# What needs to be done
Rewrite each line of the records below as a Markdown table with two columns, Row and Line. Number the rows, skip blank lines, and leave the pictures out.

*** Material shown ***

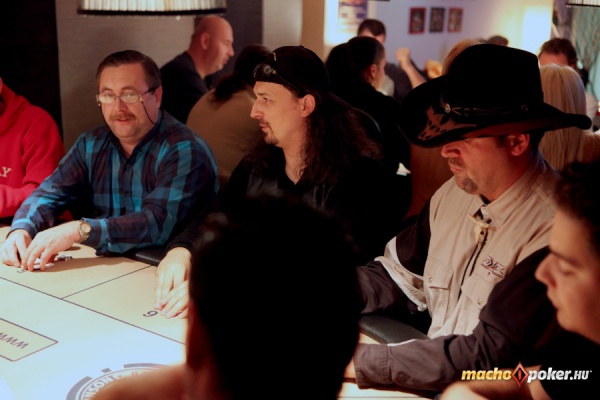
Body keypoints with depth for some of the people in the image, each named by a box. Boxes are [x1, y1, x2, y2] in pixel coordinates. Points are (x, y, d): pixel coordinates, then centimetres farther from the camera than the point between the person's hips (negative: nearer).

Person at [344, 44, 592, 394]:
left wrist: (359, 362, -23)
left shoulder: (555, 227, -23)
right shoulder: (453, 194, -1)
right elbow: (396, 276, 7)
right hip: (429, 370, 6)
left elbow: (489, 354, -23)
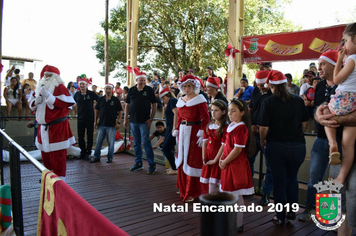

***

# Solution
| Row | Line |
|---|---|
| 1 | Body keypoints with depth for some of the people in the image, each named by a box. Boxes are [x1, y1, x2, y2] in pixel coordinates. Points are (x, y, d): pixel coordinates, then centimetres farther from the camera than the point between the person's hips (negative: nearer). |
| 2 | Person at [344, 44, 592, 394]: |
| 3 | left wrist: (359, 362, -23) |
| 4 | left shoulder: (555, 227, -23) |
| 5 | right shoulder: (453, 194, -1) |
| 6 | right elbow: (396, 276, 7) |
| 7 | right hip: (429, 370, 6) |
| 8 | left elbow: (489, 354, -23) |